**WHAT IS EXPECTED:** All lines of the data shown below should be output exactly as they stand.

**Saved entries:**
####################
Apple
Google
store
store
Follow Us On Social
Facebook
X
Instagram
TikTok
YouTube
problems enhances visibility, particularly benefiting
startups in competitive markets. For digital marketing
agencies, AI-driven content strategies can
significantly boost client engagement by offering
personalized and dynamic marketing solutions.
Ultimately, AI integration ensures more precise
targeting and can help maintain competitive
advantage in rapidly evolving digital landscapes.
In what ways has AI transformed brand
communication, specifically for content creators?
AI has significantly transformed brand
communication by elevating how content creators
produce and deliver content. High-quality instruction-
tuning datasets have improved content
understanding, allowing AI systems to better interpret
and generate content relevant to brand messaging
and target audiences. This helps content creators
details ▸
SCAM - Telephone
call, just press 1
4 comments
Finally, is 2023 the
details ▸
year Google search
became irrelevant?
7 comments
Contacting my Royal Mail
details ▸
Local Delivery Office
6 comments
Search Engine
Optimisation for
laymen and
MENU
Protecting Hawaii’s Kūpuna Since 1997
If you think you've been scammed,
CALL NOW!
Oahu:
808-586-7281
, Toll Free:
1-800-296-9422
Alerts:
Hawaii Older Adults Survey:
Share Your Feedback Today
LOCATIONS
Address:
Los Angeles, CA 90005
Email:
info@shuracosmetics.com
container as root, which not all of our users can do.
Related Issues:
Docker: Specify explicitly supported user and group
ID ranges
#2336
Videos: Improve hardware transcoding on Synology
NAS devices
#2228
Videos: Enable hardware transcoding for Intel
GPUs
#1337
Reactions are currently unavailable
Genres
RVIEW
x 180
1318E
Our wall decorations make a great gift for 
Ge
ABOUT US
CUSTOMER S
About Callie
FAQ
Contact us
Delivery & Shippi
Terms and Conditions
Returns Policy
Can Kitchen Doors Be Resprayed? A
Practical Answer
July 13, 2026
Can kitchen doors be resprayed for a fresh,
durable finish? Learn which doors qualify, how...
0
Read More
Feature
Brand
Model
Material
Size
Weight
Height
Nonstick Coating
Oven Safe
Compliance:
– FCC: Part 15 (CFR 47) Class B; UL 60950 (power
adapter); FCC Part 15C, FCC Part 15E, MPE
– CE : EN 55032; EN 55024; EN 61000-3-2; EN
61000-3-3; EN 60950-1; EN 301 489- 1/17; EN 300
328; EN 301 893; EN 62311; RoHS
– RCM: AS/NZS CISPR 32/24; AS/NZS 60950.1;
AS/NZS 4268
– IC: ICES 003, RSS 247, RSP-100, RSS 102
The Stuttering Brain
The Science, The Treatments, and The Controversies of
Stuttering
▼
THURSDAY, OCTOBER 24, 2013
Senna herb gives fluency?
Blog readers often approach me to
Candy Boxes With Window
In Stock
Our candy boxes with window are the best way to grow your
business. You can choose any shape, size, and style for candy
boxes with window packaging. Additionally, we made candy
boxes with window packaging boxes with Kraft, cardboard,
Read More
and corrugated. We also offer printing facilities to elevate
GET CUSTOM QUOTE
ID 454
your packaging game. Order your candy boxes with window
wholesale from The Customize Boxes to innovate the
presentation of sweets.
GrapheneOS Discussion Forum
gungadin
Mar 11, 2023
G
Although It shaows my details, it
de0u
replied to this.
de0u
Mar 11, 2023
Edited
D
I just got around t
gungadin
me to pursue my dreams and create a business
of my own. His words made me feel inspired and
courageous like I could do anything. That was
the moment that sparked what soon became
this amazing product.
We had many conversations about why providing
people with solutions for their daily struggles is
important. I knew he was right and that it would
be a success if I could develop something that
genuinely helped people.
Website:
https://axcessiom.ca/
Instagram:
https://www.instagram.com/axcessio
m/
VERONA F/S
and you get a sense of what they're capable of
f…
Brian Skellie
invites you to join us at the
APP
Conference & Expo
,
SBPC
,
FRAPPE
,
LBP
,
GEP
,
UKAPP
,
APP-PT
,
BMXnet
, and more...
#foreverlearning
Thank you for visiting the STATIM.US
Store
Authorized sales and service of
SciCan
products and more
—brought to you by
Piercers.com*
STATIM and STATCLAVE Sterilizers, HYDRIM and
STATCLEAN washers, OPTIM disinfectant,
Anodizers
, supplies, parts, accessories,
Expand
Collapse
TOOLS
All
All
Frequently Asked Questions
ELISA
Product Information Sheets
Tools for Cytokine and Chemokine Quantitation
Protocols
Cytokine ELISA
####################
**PROBLEM SOLUTION:**
Apple
Google
store
store
Follow Us On Social
Facebook
X
Instagram
TikTok
YouTube
problems enhances visibility, particularly benefiting
startups in competitive markets. For digital marketing
agencies, AI-driven content strategies can
significantly boost client engagement by offering
personalized and dynamic marketing solutions.
Ultimately, AI integration ensures more precise
targeting and can help maintain competitive
advantage in rapidly evolving digital landscapes.
In what ways has AI transformed brand
communication, specifically for content creators?
AI has significantly transformed brand
communication by elevating how content creators
produce and deliver content. High-quality instruction-
tuning datasets have improved content
understanding, allowing AI systems to better interpret
and generate content relevant to brand messaging
and target audiences. This helps content creators
details ▸
SCAM - Telephone
call, just press 1
4 comments
Finally, is 2023 the
details ▸
year Google search
became irrelevant?
7 comments
Contacting my Royal Mail
details ▸
Local Delivery Office
6 comments
Search Engine
Optimisation for
laymen and
MENU
Protecting Hawaii’s Kūpuna Since 1997
If you think you've been scammed,
CALL NOW!
Oahu:
808-586-7281
, Toll Free:
1-800-296-9422
Alerts:
Hawaii Older Adults Survey:
Share Your Feedback Today
LOCATIONS
Address:
Los Angeles, CA 90005
Email:
info@shuracosmetics.com
container as root, which not all of our users can do.
Related Issues:
Docker: Specify explicitly supported user and group
ID ranges
#2336
Videos: Improve hardware transcoding on Synology
NAS devices
#2228
Videos: Enable hardware transcoding for Intel
GPUs
#1337
Reactions are currently unavailable
Genres
RVIEW
x 180
1318E
Our wall decorations make a great gift for 
Ge
ABOUT US
CUSTOMER S
About Callie
FAQ
Contact us
Delivery & Shippi
Terms and Conditions
Returns Policy
Can Kitchen Doors Be Resprayed? A
Practical Answer
July 13, 2026
Can kitchen doors be resprayed for a fresh,
durable finish? Learn which doors qualify, how...
0
Read More
Feature
Brand
Model
Material
Size
Weight
Height
Nonstick Coating
Oven Safe
Compliance:
– FCC: Part 15 (CFR 47) Class B; UL 60950 (power
adapter); FCC Part 15C, FCC Part 15E, MPE
– CE : EN 55032; EN 55024; EN 61000-3-2; EN
61000-3-3; EN 60950-1; EN 301 489- 1/17; EN 300
328; EN 301 893; EN 62311; RoHS
– RCM: AS/NZS CISPR 32/24; AS/NZS 60950.1;
AS/NZS 4268
– IC: ICES 003, RSS 247, RSP-100, RSS 102
The Stuttering Brain
The Science, The Treatments, and The Controversies of
Stuttering
▼
THURSDAY, OCTOBER 24, 2013
Senna herb gives fluency?
Blog readers often approach me to
Candy Boxes With Window
In Stock
Our candy boxes with window are the best way to grow your
business. You can choose any shape, size, and style for candy
boxes with window packaging. Additionally, we made candy
boxes with window packaging boxes with Kraft, cardboard,
Read More
and corrugated. We also offer printing facilities to elevate
GET CUSTOM QUOTE
ID 454
your packaging game. Order your candy boxes with window
wholesale from The Customize Boxes to innovate the
presentation of sweets.
GrapheneOS Discussion Forum
gungadin
Mar 11, 2023
G
Although It shaows my details, it
de0u
replied to this.
de0u
Mar 11, 2023
Edited
D
I just got around t
gungadin
me to pursue my dreams and create a business
of my own. His words made me feel inspired and
courageous like I could do anything. That was
the moment that sparked what soon became
this amazing product.
We had many conversations about why providing
people with solutions for their daily struggles is
important. I knew he was right and that it would
be a success if I could develop something that
genuinely helped people.
Website:
https://axcessiom.ca/
Instagram:
https://www.instagram.com/axcessio
m/
VERONA F/S
and you get a sense of what they're capable of
f…
Brian Skellie
invites you to join us at the
APP
Conference & Expo
,
SBPC
,
FRAPPE
,
LBP
,
GEP
,
UKAPP
,
APP-PT
,
BMXnet
, and more...
#foreverlearning
Thank you for visiting the STATIM.US
Store
Authorized sales and service of
SciCan
products and more
—brought to you by
Piercers.com*
STATIM and STATCLAVE Sterilizers, HYDRIM and
STATCLEAN washers, OPTIM disinfectant,
Anodizers
, supplies, parts, accessories,
Expand
Collapse
TOOLS
All
All
Frequently Asked Questions
ELISA
Product Information Sheets
Tools for Cytokine and Chemokine Quantitation
Protocols
Cytokine ELISA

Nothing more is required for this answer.